Tue Nov 10 03:22:14 CET 2009

MRAB wrote:
> Terry Reedy wrote:
>> A Python interpreter has one encoding for floats, ints, and strings. 
>> sys.float_info and sys.int_info give details about the first two. 
>> although they are mostly invisible to user code. (I presume they are 
>> attached to sys rather than float and int precisely because this.) A 
>> couple of recent posts have discussed making the unicode encoding 
>> (UCS2 v 4) both less visible and more discoverable to extensions.
>>
>> Bytes are nearly always an encoding of *something*, but the particular 
>> encoding used is instance-specific. As Guido has said, the programmer 
>> must keep track. But how? In an OO language, one obvious way is as an 
>> attribute of the instance. That would be carried with the instance and 
>> make it self-identifying.
>>
>> What I do not know if it is feasible to give an immutable instance of 
>> a builtin class a mutable attribute slot. If it were, I think this 
>> could make 3.x bytes easier and more transparent to use.

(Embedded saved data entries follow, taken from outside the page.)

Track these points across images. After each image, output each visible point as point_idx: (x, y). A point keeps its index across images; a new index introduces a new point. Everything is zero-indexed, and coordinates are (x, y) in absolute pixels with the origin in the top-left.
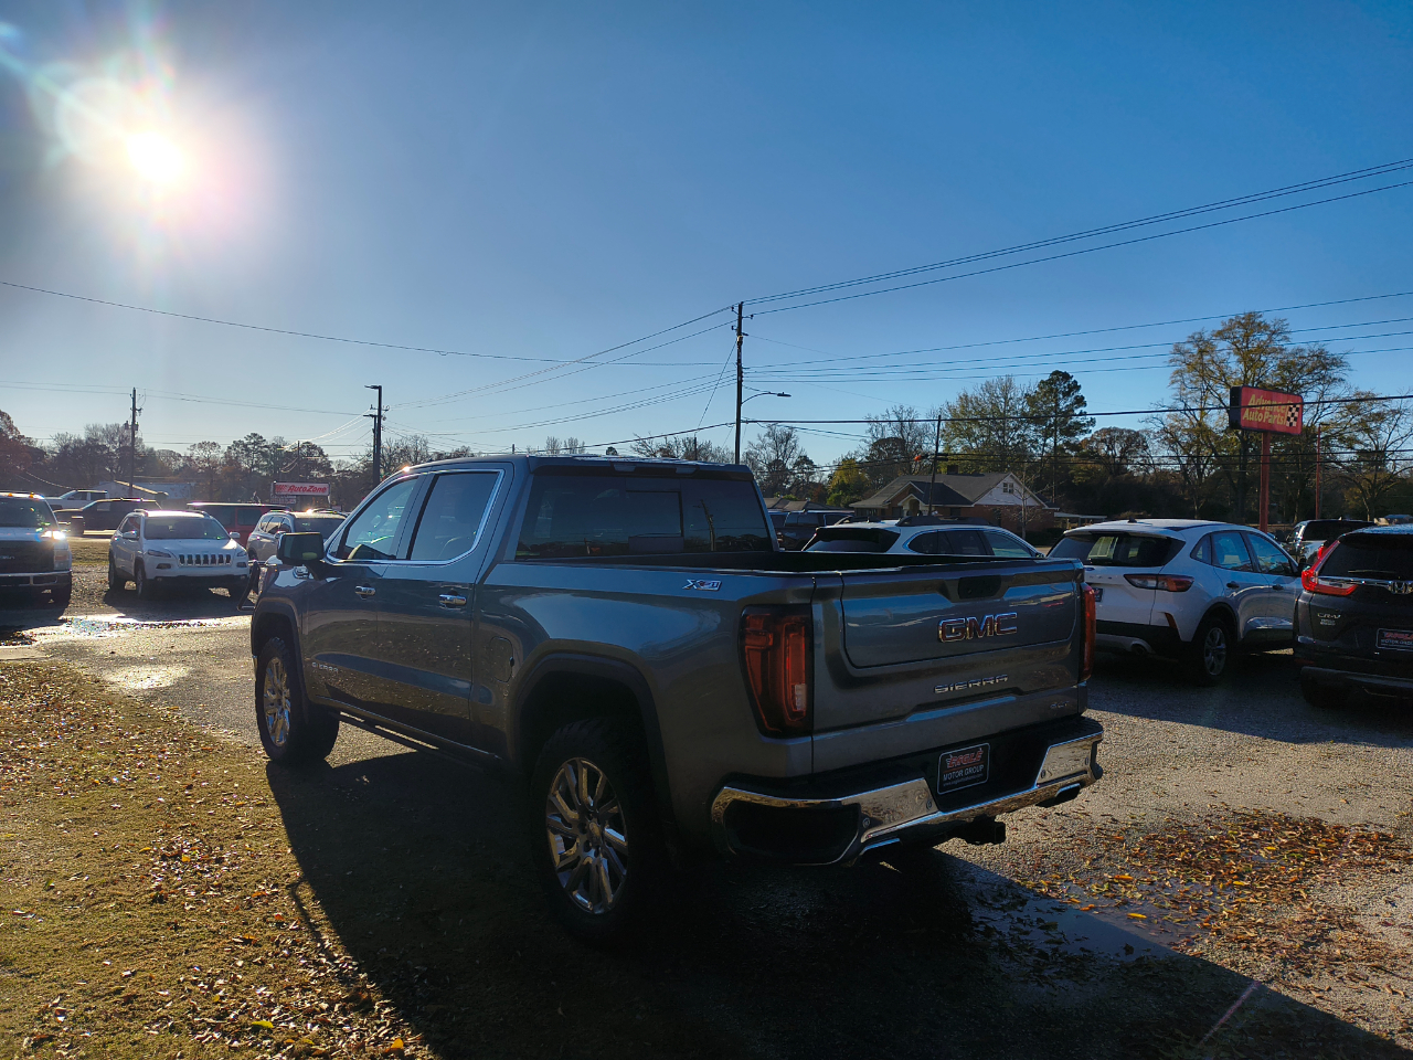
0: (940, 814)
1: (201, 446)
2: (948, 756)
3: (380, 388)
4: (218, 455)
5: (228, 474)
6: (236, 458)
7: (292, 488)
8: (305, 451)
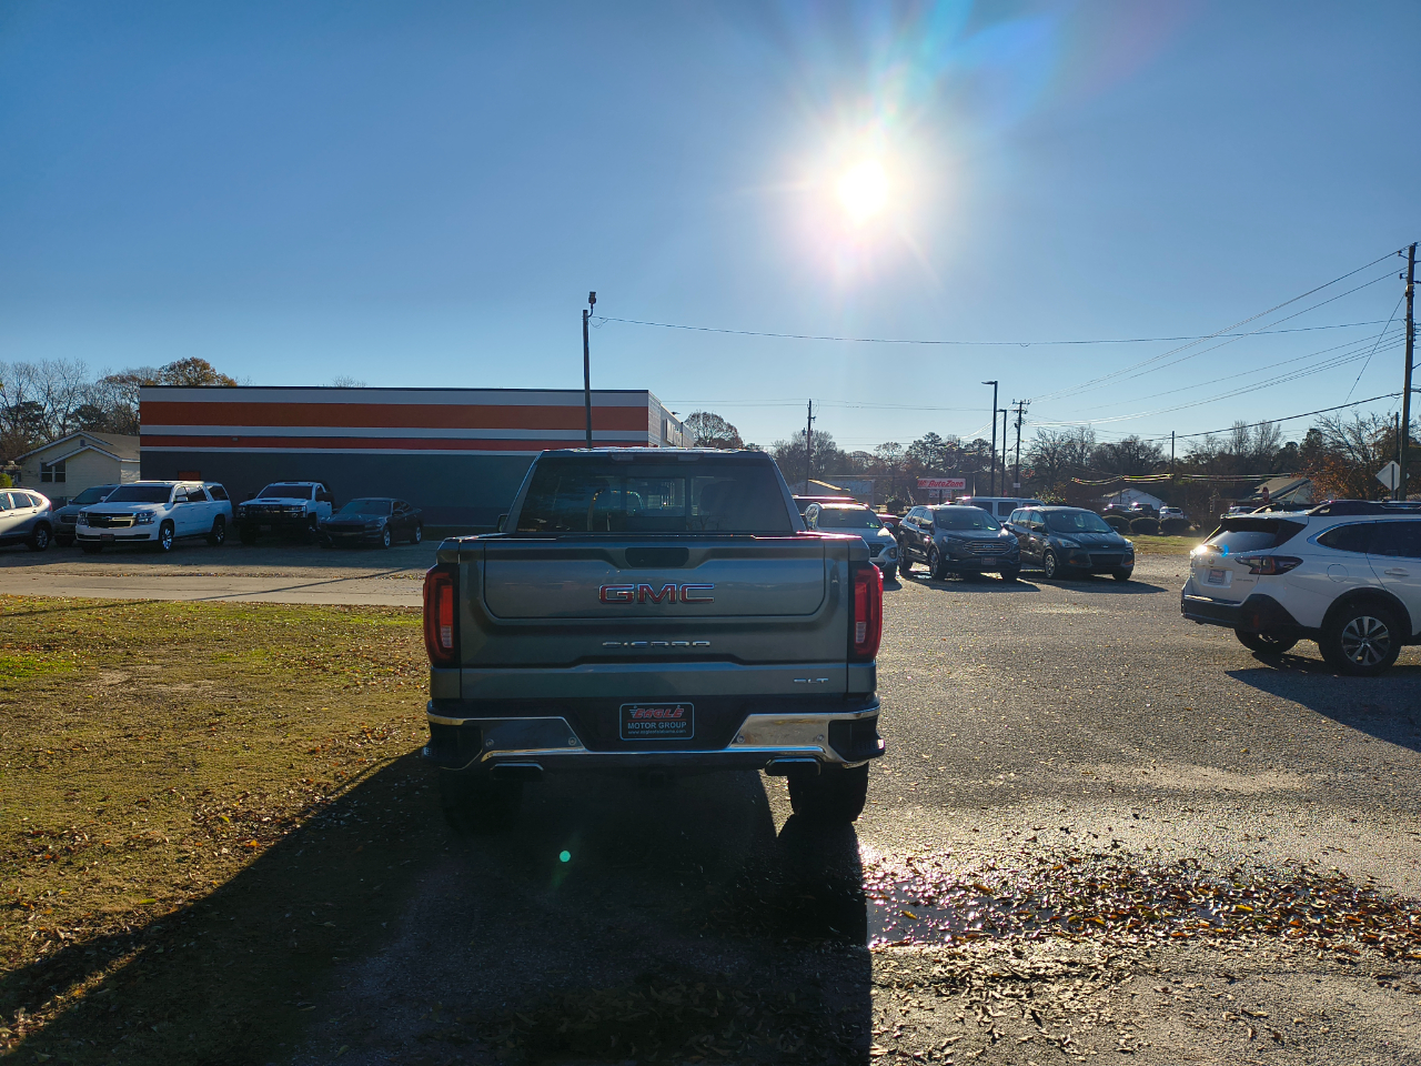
0: (581, 750)
1: (885, 446)
2: (632, 707)
3: (996, 383)
4: (900, 453)
5: (909, 471)
6: (917, 456)
7: (932, 483)
8: (976, 447)
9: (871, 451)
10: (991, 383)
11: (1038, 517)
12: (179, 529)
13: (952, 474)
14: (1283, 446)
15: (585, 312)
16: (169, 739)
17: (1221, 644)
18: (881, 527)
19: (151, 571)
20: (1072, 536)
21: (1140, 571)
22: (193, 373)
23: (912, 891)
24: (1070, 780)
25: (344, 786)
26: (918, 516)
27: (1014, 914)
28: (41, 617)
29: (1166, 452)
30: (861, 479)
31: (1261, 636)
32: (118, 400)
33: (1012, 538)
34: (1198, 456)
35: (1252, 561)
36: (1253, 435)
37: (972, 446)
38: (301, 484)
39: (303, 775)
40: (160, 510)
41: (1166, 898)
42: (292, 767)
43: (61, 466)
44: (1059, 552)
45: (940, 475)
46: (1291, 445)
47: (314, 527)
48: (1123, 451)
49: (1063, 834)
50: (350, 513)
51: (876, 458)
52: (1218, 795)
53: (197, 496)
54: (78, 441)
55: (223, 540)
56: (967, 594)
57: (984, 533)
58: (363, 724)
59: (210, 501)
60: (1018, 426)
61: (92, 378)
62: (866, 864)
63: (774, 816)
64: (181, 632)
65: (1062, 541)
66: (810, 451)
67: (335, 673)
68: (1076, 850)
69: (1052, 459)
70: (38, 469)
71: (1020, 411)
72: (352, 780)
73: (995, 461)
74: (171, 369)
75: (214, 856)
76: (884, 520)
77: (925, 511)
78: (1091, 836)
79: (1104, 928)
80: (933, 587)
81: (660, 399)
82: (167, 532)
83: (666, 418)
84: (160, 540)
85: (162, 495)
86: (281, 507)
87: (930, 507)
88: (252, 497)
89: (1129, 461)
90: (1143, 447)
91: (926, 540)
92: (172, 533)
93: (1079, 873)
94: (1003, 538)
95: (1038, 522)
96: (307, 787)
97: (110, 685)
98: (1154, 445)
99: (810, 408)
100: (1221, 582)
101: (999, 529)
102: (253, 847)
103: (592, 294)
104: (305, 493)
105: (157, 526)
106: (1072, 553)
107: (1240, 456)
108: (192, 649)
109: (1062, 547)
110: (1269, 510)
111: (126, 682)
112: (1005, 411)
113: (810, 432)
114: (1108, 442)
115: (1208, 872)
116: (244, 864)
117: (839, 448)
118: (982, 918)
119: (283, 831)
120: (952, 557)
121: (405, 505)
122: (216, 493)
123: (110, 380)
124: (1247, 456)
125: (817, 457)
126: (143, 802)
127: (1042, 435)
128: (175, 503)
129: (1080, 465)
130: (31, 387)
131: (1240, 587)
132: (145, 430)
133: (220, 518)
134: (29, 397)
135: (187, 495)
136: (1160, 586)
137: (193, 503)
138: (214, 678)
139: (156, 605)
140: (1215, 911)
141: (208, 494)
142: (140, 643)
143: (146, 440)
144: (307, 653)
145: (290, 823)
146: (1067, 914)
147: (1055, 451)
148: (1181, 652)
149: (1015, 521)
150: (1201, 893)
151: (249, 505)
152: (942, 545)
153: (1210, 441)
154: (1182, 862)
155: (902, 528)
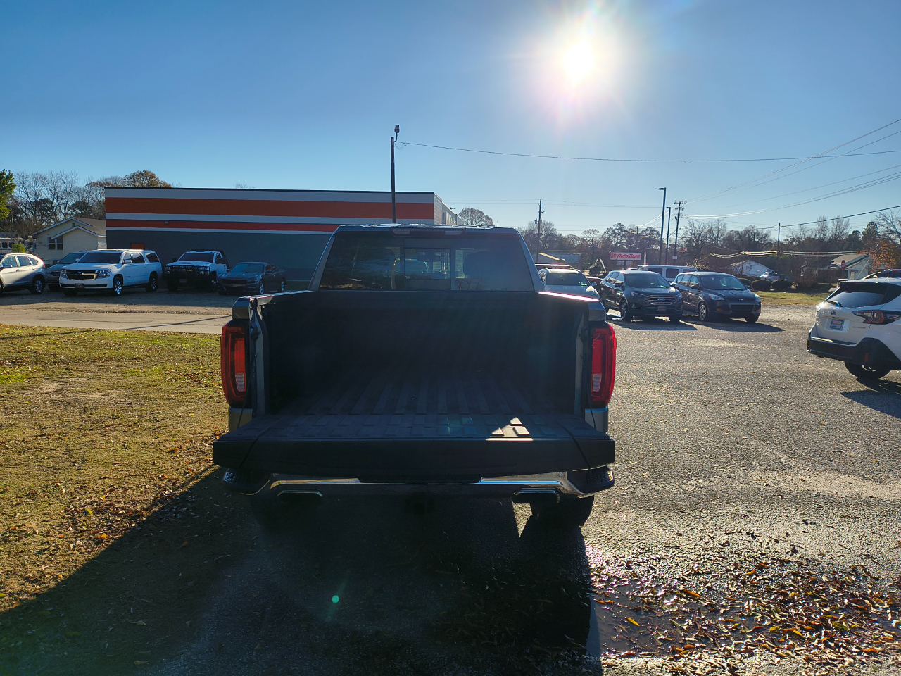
1: (589, 231)
3: (665, 189)
4: (597, 237)
5: (603, 248)
6: (608, 238)
7: (619, 256)
8: (648, 232)
9: (579, 235)
10: (662, 189)
11: (695, 279)
12: (126, 281)
13: (632, 250)
14: (851, 233)
15: (392, 138)
16: (72, 440)
17: (832, 371)
18: (589, 285)
19: (107, 309)
20: (719, 292)
21: (765, 316)
22: (146, 181)
23: (633, 595)
24: (747, 487)
25: (189, 482)
26: (614, 278)
27: (721, 622)
28: (15, 341)
29: (774, 236)
30: (572, 253)
31: (863, 366)
32: (99, 198)
33: (677, 293)
34: (794, 239)
35: (865, 314)
36: (831, 226)
37: (645, 231)
38: (206, 252)
39: (161, 471)
40: (114, 269)
41: (849, 607)
42: (154, 464)
43: (60, 239)
44: (710, 303)
45: (624, 250)
46: (856, 232)
47: (215, 281)
48: (745, 235)
49: (750, 538)
50: (239, 272)
51: (582, 239)
52: (866, 502)
53: (139, 259)
54: (71, 224)
55: (156, 288)
56: (648, 332)
57: (658, 289)
58: (216, 428)
59: (147, 263)
60: (677, 219)
61: (81, 183)
62: (593, 567)
63: (517, 517)
64: (108, 353)
65: (712, 296)
66: (539, 234)
67: (206, 386)
68: (762, 554)
69: (697, 241)
70: (47, 242)
71: (679, 208)
72: (197, 476)
73: (661, 242)
74: (131, 178)
75: (69, 548)
76: (591, 280)
77: (618, 274)
78: (773, 541)
79: (802, 640)
80: (624, 326)
81: (441, 198)
82: (118, 283)
83: (446, 211)
84: (114, 288)
85: (115, 259)
86: (193, 267)
87: (621, 272)
88: (175, 260)
89: (748, 242)
90: (757, 233)
91: (619, 294)
92: (122, 283)
93: (769, 579)
94: (672, 294)
95: (694, 283)
96: (161, 483)
97: (46, 393)
98: (765, 232)
99: (540, 206)
100: (840, 328)
101: (668, 287)
102: (103, 539)
103: (397, 127)
104: (209, 258)
105: (111, 279)
106: (718, 304)
107: (821, 240)
108: (112, 365)
109: (711, 300)
110: (875, 276)
111: (57, 391)
112: (670, 208)
113: (540, 221)
114: (734, 229)
115: (877, 579)
116: (91, 556)
117: (558, 232)
118: (694, 627)
119: (131, 523)
120: (636, 305)
121: (274, 267)
122: (151, 258)
123: (93, 184)
124: (827, 240)
125: (545, 238)
126: (33, 495)
127: (691, 225)
128: (123, 263)
129: (716, 245)
130: (44, 189)
131: (854, 332)
132: (110, 216)
133: (154, 274)
134: (43, 196)
135: (132, 259)
136: (779, 327)
137: (135, 264)
138: (121, 388)
139: (97, 333)
140: (895, 622)
141: (146, 259)
142: (78, 360)
143: (110, 223)
144: (190, 370)
145: (139, 516)
146: (767, 623)
147: (700, 236)
148: (805, 377)
149: (679, 282)
150: (877, 602)
151: (172, 266)
152: (630, 297)
153: (802, 229)
154: (854, 569)
155: (603, 286)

When a string 
>> is encoded to bytes, the attribute would be set. If it were then 
>> pickled, the attribute would be stored with it and restored with it, 
>> and less easily lost. If it were then decoded, the attribute would be 
>> used. If it were sent to the net, the attribute would be used to set 
>> the appropriate headers. The reverse process would apply from net to 
>> bytes to (unicode) text.
>>
>> Bytes representing other types of data, such as nedia could also be 
>> tagged, not just those representing text.
>>
>> This would be a proposal for 3.3 at the earliest. It would involved 
>> revising stdlib modules, as appropriate, to use the new info.
>>
> You said "give an immutable instance of a builtin class a mutable
> attribute slot". Why would the slot be mutable? 

As Stephen said, in case the info is initially missing or determined to 
be erroneous.

> Surely if the attribute
> said that the bytes represented a certain type of data then you
> shouldn't be able to change it. ("The attribute says that the bytes are
> UTF-8, but I'm going to change it so that it says they are ISO-8859-1.")
> I think that the attribute should be immutable.

Encoding set by unicode.encode or a wrapper thereof is definitionally 
correct and should not be changed. Encoding inferred by mimetype header 
or file extension might be erroneous. I had in mind that the difference 
might be indicated somehow: 'utf8' versus 'utf8?', for instance.

Terry Jan Reedy